_Passage for review_
In this view, do the assertions of the Nicene Creed disclose the meaning and truth of reality? Is Tracy a religious realist? No, he holds that divine truth is elusive and inexpressible (see Dominus Iesus §4). This position puts objective reality and hence the truth about that reality at risk because Tracy limits what is real to what is real for human beings; in other words, treating reality, as Trigg states, to be “totally irrelevant to questions of truth.” Tracy explains:

Reality is what we name our best interpretation. Reality is constituted, not created or simply found, through the interpretations that have earned the right to be called relatively adequate or true. . . . Reality is neither out there nor in here. Reality is constituted by the interaction between a text, whether book or world, and a questioning interpreter. The interaction called questioning can produce warranted assertions through relevant evidence.

Tracy adds, “‘Reality’ is the one word that should always appear within quotation marks.” Why would he put the term in such quotes? Because he seeks to distance himself from what the term ordinarily means. Thus, warranted assertions do not give actual access to reality, and so we cannot know the truth about reality, say, the definitive and complete character of the revelation of Jesus Christ. Tracy fails to distinguish the conditions under which we know that something is true from the conditions that make it true. My knowing that something is true is not what makes it true; objective reality does that.

John Paul II disagrees with Tracy’s anti-realism. He writes:

The interpretation of this word [that is, the Word of God] cannot merely keep referring us to one interpretation after another, without ever leading us to a statement which is simply true.” (Fides et Ratio §84)

_Written task A_
Copy the passage on Tracy's view of reality word for word, between "John Paul II" and "(Fides et Ratio §84)", inclusive.
_Written task B_
Carry on the passage about Tracy's view of reality, starting right after its last sentence.

_Listed records_
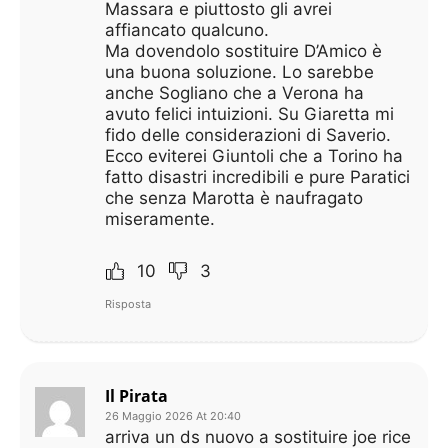
Massara e piuttosto gli avrei
affiancato qualcuno.
Ma dovendolo sostituire D’Amico è
una buona soluzione. Lo sarebbe
anche Sogliano che a Verona ha
avuto felici intuizioni. Su Giaretta mi
fido delle considerazioni di Saverio.
Ecco eviterei Giuntoli che a Torino ha
fatto disastri incredibili e pure Paratici
che senza Marotta è naufragato
miseramente.
10
3
Risposta
Il Pirata
26 Maggio 2026 At 20:40
arriva un ds nuovo a sostituire joe rice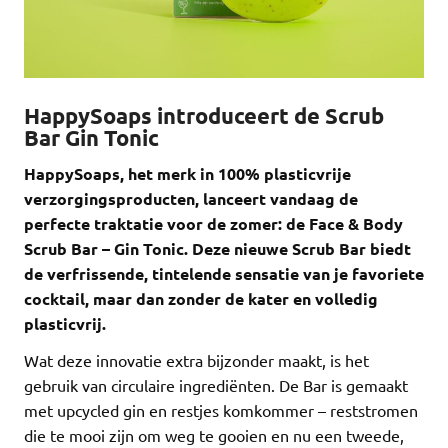
HappySoaps introduceert de Scrub
Bar Gin Tonic
HappySoaps, het merk in 100% plasticvrije
verzorgingsproducten, lanceert vandaag de
perfecte traktatie voor de zomer: de Face & Body
Scrub Bar – Gin Tonic. Deze nieuwe Scrub Bar biedt
de verfrissende, tintelende sensatie van je favoriete
cocktail, maar dan zonder de kater en volledig
plasticvrij.
Wat deze innovatie extra bijzonder maakt, is het
gebruik van circulaire ingrediënten. De Bar is gemaakt
met upcycled gin en restjes komkommer – reststromen
die te mooi zijn om weg te gooien en nu een tweede,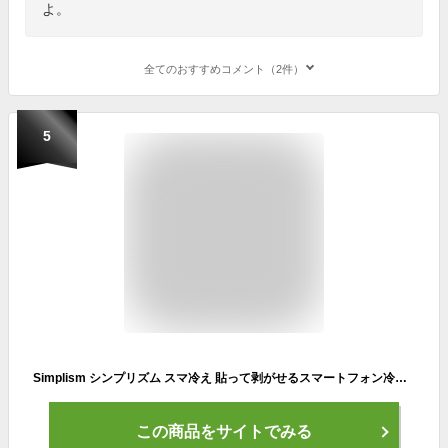
よ。
全てのおすすめコメント（2件）
5
Simplism シンプリズム スマ冷え 貼って剥がせるスマートフォン冷却シート ホワイト TR-SHS-WH
この商品をサイトでみる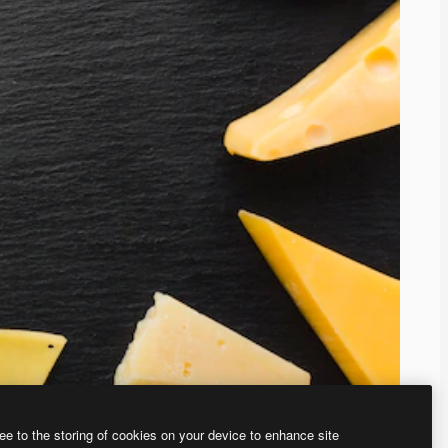
ee to the storing of cookies on your device to enhance site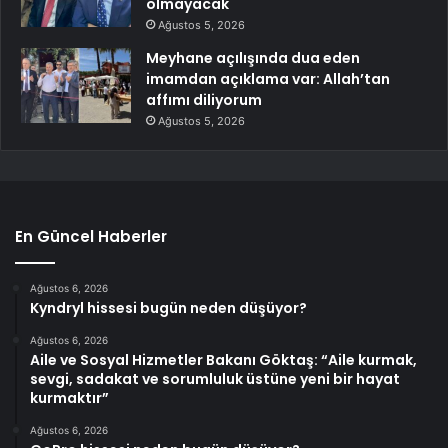
olmayacak
Ağustos 5, 2026
Meyhane açılışında dua eden
imamdan açıklama var: Allah’tan
affımı diliyorum
Ağustos 5, 2026
En Güncel Haberler
Ağustos 6, 2026
Kyndryl hissesi bugün neden düşüyor?
Ağustos 6, 2026
Aile ve Sosyal Hizmetler Bakanı Göktaş: “Aile kurmak,
sevgi, sadakat ve sorumluluk üstüne yeni bir hayat
kurmaktır”
Ağustos 6, 2026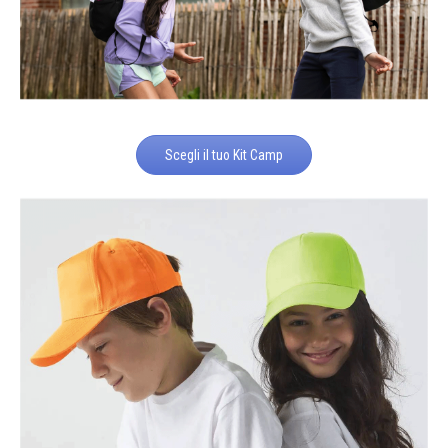
Scegli il tuo Kit Camp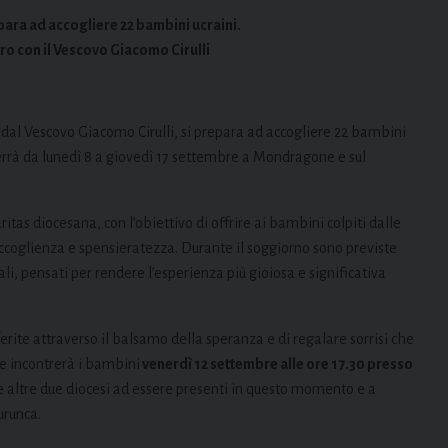
para ad accogliere 22 bambini ucraini.
ro con il Vescovo Giacomo Cirulli
 dal Vescovo Giacomo Cirulli, si prepara ad accogliere 22 bambini
terrà da lunedì 8 a giovedì 17 settembre a Mondragone e sul
ritas diocesana, con l’obiettivo di offrire ai bambini colpiti dalle
oglienza e spensieratezza. Durante il soggiorno sono previste
li, pensati per rendere l’esperienza più gioiosa e significativa
erite attraverso il balsamo della speranza e di regalare sorrisi che
he incontrerà i bambini
venerdì 12 settembre alle ore 17.30 presso
lle altre due diocesi ad essere presenti in questo momento e a
urunca.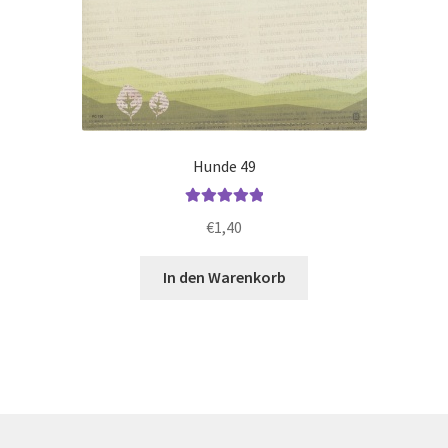
Hunde 49
Bewertet mit
€
1,40
5.00
von 5
In den Warenkorb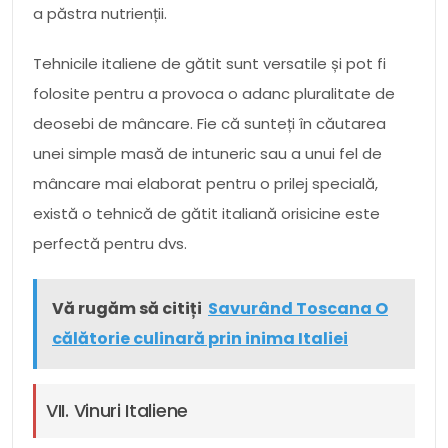
a păstra nutrienții.
Tehnicile italiene de gătit sunt versatile și pot fi
folosite pentru a provoca o adanc pluralitate de
deosebi de mâncare. Fie că sunteți în căutarea
unei simple masă de intuneric sau a unui fel de
mâncare mai elaborat pentru o prilej specială,
există o tehnică de gătit italiană orisicine este
perfectă pentru dvs.
Vă rugăm să citiți
Savurând Toscana O
călătorie culinară prin inima Italiei
VII. Vinuri Italiene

_Exercise result A_
John Paul II disagrees with Tracy’s anti-realism. He writes:

The interpretation of this word [that is, the Word of God] cannot merely keep referring us to one interpretation after another, without ever leading us to a statement which is simply true.” (Fides et Ratio §84)

_Exercise result B_
As then-Cardinal Ratzinger comments on this passage from Fides et Ratio and the hermeneutical position that Tracy seems to endorse: “Man is not trapped in a hall of mirrors of interpretations; he can and must look for the way out to the reality that stands behind the words and manifests itself to him in and through the words.” In sum, pace Tracy, we can know the truth about reality.

The content of the concepts informing the propositions that God is Triune, and that the Second Person of the Trinity is God Incarnate, is meaning invariant, is fixed and hence determinate, having a dogmatic conceptual hard core, and that meaning does not change precisely because it is true to reality, to an objective state of affairs. This position is consistent with Vatican I and II, the 1973 CDF document Mysterium Ecclesiae, the International Theological Commission 1989 document The Interpretation of Dogma, and John Paul II’s 1998 Fides et Ratio.

Without that contact with reality, dogmatic relativism is unavoidable.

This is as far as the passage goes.